Why have you forsaken me?

“My God, my God, why have you forsaken me?” is something that is in my mind the last few days, as it seems nothing seems to move. And I got the message that help is on the way, a lot of help, more help than I could ever imagine, but it feels like I am back to square one again, no income, no customers, no future plans, no progress, nothing.

And that often brings me to the subject of ‘money’, as it seems without money nothing seems to move. As because I don’t have any income as of the moment (and not enough for quite a while), I feel like I can’t make plans for a holiday or something. Or even go to the city with friends. Or visit family.

And based on the ideas of Napoleon Hill I have worked very hard on all kinds of things lately, among others my internet project. And yes, you can do a lot of things virtually without money. As I just put time and had coffee with people and called and e-mailed them and such. And I came very far, further than I or anyone could have ever imagined. But right now the lack of money, the lack of an investor or investors is starting to hurt. As I really want, or actually need, to go to Manila to meet some people.

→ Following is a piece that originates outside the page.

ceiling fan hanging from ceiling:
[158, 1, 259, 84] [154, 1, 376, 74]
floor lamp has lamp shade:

And I want to formalize the company. And I would like to put some people to work, do some research. And until now I didn’t find anybody who really put some time and effort in the project, except for meeting me, talking with me, at least that’s how it feels or looks from the outside. As they are all busy, mostly because they ‘have to pay the bills’.

And yes, I guess I am not really a team person, a team building person, a people person. But I am good with ideas and I have also converted these ideas into writing, partly even into plans, even though the plans are basically still on the conceptual level. And I can work hard and am very persistent. And I am determined to make this internet thing work.

But while writing I realize that Napoleon Hill states that one needs ‘practical workable plans’, so maybe my plans are not practical or workable enough, at least not good enough. So maybe I should follow the advice and develop new plans. As Napoleon Hill also states that when you are or feel defeated, your plans are not sound enough, not good enough.

But I learn more and more that I can’t do it alone, that I need help.

So who is interested and/or willing to help me develop practical workable plans to achieve my goal:

”Improve internet, starting in Cagayan de Oro City“?